夏休みは宿題ゼロで「主体的学習」を
東京都内などの小中学校では今週末に終業式を迎え、長~い夏休みが始まる。そんな夏休みの思い出と共に記憶に残っているのは、膨大な宿題だ。
テーマは、「イマドキ小学校 夏休みの宿題ゼロ!?ソレってどうなの?」だ。
取材で訪れたのは東京・武蔵野市立境南小学校。教室で授業を受けている6年生に今週末から始まる夏休みの宿題について聞いてみると…

小学6年生:
宿題ないです。
取材班:
夏休みの宿題がないのは、今年初めて?
小学6年生:
去年もなかったです。
えー!夏休みの宿題がないとはどういうことなのか?校長先生に話を聞いた。

武蔵野市立境南小学校・杉谷努校長:
うちの学校は、一律一斉の宿題がないのが特徴。自由研究も「やってきていいよ」というスタイル。

境南小学校では、約5年前から一律の夏休みの宿題をなくした。漢字の書き取りも、算数ドリルも読書感想文も、自由研究も「やるかやらないかは自分次第」だという。
「宿題なし」のメリットとデメリット
イット!のスタジオでは…
青井実キャスター:
山口さん、夢のような世界が広がってます。

SPキャスター山口真由さん:
子ども目線からだと「わーい」だけど、親からすると学習習慣のある子とない子で、格差がさらに開きそうと思うかもしれないですね。
青井キャスター:
親御さんの感想は様々です。
小学3年生の子どもの親:
やりたいことをやってほしいというところはあるので、夏休みの宿題がないメリットもあると思う。
小学5年生の子どもの親:
(宿題が)何もないと、こっちで考えて与えなきゃいけないので、だいぶ厳しい。
中学2年生の子どもの親:
「おうちでやってください。お母さんお父さんお願いします」の時、かなり大変だった。親子のトラブルが発生する。全部任せられるのは、ちょっと…。

青井キャスター:
こうしたこともあって、冒頭で紹介した境南小学校では、夏休み中の勉強のやり方にヒントを与える方式を導入しています。

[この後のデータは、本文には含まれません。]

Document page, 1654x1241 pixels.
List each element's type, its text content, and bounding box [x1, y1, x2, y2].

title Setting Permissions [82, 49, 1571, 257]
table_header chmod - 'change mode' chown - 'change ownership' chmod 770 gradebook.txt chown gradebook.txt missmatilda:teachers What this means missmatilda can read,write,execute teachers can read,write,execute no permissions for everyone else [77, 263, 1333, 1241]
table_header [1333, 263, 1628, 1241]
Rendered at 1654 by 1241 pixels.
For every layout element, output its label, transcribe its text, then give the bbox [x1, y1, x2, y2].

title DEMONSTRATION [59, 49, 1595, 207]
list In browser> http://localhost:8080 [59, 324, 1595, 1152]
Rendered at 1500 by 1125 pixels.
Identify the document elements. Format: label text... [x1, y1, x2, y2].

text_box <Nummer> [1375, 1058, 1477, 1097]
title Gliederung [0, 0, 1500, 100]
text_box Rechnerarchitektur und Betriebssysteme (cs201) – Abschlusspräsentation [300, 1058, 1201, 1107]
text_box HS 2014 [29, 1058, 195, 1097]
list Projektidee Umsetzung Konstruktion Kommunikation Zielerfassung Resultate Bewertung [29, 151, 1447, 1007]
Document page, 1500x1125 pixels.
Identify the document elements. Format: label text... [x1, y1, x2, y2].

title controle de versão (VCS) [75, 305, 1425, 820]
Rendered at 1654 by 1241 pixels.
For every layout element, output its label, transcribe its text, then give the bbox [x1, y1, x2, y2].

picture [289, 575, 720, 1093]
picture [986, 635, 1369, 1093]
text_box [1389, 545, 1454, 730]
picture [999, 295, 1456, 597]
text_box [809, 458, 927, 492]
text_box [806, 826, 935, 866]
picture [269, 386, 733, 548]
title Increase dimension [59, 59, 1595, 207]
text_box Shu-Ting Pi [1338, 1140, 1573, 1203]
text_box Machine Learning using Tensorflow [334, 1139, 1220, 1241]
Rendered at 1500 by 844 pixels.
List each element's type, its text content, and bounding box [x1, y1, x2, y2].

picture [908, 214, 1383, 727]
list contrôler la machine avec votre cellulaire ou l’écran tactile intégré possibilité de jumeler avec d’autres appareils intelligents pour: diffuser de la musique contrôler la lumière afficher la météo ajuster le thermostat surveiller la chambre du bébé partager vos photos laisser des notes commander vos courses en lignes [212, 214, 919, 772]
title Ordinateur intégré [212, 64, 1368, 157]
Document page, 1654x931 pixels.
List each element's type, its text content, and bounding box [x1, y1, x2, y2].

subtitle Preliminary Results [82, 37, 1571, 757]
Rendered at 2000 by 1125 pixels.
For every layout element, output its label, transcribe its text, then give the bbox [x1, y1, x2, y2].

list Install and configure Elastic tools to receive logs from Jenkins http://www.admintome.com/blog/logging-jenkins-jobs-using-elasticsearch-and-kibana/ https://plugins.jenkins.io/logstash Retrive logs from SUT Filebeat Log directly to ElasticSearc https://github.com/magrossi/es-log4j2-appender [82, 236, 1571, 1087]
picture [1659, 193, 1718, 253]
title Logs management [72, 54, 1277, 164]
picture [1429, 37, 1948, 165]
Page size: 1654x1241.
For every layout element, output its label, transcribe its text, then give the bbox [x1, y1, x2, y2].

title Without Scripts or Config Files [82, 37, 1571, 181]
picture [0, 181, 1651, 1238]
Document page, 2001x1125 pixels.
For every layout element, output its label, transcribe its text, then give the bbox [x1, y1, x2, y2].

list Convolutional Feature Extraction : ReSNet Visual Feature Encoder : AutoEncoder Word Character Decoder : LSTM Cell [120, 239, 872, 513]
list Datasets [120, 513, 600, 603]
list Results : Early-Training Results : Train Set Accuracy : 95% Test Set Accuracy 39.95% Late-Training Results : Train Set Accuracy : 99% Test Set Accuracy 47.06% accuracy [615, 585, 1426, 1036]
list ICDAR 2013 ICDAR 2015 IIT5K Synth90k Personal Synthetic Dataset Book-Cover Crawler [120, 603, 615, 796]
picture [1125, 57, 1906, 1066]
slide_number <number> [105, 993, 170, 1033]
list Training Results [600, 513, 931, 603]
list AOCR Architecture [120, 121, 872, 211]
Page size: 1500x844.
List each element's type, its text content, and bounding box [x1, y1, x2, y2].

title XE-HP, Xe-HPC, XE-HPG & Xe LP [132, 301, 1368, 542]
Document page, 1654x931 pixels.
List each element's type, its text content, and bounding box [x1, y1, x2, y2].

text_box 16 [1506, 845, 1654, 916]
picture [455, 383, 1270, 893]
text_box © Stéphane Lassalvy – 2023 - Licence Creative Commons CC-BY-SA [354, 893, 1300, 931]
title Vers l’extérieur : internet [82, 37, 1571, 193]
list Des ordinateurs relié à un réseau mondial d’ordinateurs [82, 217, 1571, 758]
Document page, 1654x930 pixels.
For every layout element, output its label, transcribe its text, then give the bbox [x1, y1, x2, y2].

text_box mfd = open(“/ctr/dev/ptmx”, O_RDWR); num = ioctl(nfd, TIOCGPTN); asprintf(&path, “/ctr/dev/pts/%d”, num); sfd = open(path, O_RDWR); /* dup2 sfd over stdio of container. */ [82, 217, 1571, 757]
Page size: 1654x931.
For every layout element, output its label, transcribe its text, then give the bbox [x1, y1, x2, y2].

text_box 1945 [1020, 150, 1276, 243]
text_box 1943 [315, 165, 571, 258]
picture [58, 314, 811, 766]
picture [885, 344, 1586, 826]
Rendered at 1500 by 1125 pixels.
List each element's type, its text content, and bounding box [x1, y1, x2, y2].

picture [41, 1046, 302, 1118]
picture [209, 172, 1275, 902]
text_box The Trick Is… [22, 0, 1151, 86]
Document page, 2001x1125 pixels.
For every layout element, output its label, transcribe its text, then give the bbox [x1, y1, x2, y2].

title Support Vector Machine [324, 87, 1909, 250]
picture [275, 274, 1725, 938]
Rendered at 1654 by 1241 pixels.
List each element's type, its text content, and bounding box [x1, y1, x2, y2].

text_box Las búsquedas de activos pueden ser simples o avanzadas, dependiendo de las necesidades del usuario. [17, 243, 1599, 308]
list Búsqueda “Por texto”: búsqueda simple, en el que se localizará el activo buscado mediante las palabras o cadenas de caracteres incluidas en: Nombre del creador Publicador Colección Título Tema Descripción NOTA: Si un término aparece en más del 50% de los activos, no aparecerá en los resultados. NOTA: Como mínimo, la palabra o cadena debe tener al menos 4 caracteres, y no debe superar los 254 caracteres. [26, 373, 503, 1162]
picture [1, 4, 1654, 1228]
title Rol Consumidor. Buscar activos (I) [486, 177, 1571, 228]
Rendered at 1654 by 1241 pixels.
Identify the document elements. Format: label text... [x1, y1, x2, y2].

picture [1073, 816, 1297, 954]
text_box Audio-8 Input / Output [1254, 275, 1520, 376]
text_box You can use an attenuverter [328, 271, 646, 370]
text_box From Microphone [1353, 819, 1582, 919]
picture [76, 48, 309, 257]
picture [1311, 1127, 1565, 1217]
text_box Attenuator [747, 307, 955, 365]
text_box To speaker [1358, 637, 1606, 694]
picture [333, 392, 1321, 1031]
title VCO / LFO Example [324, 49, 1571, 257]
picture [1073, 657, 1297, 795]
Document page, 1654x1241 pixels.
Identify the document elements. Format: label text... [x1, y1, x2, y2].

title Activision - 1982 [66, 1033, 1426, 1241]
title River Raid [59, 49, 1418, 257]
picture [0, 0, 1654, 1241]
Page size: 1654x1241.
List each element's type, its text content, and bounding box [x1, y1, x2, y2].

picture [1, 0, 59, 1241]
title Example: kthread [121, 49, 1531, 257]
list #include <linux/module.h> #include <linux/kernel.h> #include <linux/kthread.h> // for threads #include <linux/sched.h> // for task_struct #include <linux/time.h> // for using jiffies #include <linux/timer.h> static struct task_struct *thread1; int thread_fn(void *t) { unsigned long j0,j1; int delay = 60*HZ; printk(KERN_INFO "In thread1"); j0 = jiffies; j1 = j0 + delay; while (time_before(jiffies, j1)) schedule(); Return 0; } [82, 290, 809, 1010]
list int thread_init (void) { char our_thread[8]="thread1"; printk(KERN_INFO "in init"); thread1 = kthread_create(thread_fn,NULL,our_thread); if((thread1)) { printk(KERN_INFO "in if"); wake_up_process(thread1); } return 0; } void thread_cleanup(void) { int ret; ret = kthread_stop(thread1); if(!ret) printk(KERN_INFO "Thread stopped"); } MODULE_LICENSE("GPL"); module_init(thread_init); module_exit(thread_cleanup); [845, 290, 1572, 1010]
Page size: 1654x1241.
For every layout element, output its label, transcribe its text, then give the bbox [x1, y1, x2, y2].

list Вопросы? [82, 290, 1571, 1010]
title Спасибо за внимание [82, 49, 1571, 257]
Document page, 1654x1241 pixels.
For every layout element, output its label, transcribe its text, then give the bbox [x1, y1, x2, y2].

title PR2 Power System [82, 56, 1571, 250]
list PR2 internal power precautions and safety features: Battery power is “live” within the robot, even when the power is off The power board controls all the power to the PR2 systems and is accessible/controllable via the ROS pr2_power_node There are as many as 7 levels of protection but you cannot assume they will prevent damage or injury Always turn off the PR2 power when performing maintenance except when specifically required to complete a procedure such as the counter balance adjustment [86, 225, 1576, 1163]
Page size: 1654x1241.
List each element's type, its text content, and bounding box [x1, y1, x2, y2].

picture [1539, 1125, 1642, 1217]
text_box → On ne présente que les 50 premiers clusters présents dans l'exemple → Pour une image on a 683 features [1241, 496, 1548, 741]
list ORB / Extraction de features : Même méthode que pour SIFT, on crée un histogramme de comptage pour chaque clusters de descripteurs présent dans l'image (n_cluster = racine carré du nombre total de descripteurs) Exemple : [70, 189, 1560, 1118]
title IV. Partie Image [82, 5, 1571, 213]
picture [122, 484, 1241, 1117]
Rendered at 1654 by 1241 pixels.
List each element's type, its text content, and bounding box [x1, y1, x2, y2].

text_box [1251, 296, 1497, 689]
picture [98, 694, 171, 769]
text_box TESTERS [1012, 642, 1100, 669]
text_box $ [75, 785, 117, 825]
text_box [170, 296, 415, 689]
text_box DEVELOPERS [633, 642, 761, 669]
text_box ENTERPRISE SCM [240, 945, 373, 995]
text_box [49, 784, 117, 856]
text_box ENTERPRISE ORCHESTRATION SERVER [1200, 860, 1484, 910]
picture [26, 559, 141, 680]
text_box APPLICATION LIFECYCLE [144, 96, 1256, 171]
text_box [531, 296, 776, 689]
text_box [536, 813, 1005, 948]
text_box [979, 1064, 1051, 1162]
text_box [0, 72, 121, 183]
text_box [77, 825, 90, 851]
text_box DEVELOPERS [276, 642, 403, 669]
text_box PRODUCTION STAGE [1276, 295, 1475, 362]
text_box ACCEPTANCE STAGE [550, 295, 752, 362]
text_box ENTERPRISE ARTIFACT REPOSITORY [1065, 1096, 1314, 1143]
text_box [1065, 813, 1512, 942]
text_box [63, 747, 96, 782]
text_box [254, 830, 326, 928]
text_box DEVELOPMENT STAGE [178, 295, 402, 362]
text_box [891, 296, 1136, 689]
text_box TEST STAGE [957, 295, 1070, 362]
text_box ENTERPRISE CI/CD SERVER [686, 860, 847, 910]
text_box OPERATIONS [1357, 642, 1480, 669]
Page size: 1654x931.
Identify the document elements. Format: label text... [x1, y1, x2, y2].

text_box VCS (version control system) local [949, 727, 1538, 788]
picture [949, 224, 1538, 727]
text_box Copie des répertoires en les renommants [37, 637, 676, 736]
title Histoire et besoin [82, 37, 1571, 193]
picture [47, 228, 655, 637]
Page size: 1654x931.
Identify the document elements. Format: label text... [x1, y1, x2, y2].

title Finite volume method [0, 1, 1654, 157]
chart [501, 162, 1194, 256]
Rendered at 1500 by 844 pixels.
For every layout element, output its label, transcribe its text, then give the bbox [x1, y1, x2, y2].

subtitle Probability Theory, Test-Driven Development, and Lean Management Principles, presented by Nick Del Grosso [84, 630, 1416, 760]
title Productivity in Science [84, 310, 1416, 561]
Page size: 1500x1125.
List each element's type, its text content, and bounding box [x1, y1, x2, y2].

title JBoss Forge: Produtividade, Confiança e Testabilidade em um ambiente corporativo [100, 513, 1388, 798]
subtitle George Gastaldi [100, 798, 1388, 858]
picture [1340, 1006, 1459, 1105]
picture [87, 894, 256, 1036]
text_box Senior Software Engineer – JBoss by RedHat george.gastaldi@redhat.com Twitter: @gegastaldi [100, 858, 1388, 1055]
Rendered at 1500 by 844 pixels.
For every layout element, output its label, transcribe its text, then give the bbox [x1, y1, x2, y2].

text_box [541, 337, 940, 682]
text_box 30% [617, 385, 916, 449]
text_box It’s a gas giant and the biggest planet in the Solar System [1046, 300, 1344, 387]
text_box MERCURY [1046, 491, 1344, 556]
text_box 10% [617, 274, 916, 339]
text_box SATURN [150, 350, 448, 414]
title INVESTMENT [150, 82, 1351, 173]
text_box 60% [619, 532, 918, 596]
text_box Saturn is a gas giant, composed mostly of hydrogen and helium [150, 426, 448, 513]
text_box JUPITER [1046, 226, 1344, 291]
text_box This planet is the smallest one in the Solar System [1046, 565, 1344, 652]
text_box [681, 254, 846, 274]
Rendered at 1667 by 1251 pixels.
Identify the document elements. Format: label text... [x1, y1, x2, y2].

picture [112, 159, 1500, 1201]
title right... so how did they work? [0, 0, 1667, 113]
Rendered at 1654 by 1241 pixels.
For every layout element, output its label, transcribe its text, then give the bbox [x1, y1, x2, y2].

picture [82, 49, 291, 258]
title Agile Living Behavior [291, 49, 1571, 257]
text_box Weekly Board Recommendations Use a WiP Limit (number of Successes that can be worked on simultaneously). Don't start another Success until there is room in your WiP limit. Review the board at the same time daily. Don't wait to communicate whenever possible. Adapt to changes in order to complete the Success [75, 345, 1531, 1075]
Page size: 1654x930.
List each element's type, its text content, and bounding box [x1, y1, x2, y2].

さらに、自由に選択できるプリントなどを用意。しかし、勉強の計画を立てるのは子どもたちです。学校に提出する場合は、丸付けは本人と親が担当し、教員は提出物の確認だけを行います。夏休みの宿題を無くした狙いについて、校長先生はこう話しています。

武蔵野市立境南小学校・杉谷努校長:
人によって実力が違うのに、当たり前のように同じことをやることにすごく違和感があった。「6年生になった時、必要な学びを自分で決められる子を育てたいね」と話して、主体的に生きてほしいという思いが一番強い。
夏休みだけでなく普段も宿題なし
青井キャスター:
実は境南小学校は、夏休みだけではなく普段の宿題もありません。子どもたちは、どう思っているのか6年生の皆さんに聞きました。

小学6年生:
自分が不得意なところにあまり気づけなかったが、自分で計画を立てるようになって「ここが得意じゃない」と分かるようになりました。
小学6年生:
(宿題は)あったほうがいいが、自分の苦手なところを自分で選んで出来るから良いと思います。
小学6年生:
習い事の習字に行ったりして、好きなことがたくさん出来る。
小学6年生:
提出しなくて良いから気楽にやれる。宿題がないと、塾の勉強が出来てめっちゃ良い。
小学6年生:
(今年の夏休みは)本が好きだから、学校から配られたチラシを見て、読書感想文のコンクールに出そうかなと思ってます。
青井キャスター:
校長先生は、この経験が将来に役立つだろうと期待しています。
武蔵野市立境南小学校・杉谷努校長:
子どもたちにとって「宿題なし」が、すべて良いか悪いか分からないんですけれど、今後生きていくためには、絶対この小学校の経験が大人になって響くのではないかなと。
1年生の通知表を廃止した小学校
青井キャスター:
一方、宿題だけでなく、夏休みの前に貰う通知表にも変化がありました。岐阜・美濃市の小学校は、今年度から小学1年生の通知表を廃止しました。市の教育長は、狙いについてこう話しています。

美濃市教育委員会・島田昌紀教育長:
例えば「◎」があったかどうか「△」があったかどうか、いくつあったか、他の子より多いか少ないか、特に低学年の発達段階を考えると、そういうところに着目しがち。劣等感を感じて、自信や意欲を失うことがないように。

勉強への苦手意識や劣等感を抱かせないように、来年度からは小学2年生の通知表も廃止するという。

変わる夏休みの過ごし方だが、待ち遠しいのは今も昔も変わらないのでは。皆さんにとって、最高の夏休みにしてほしい。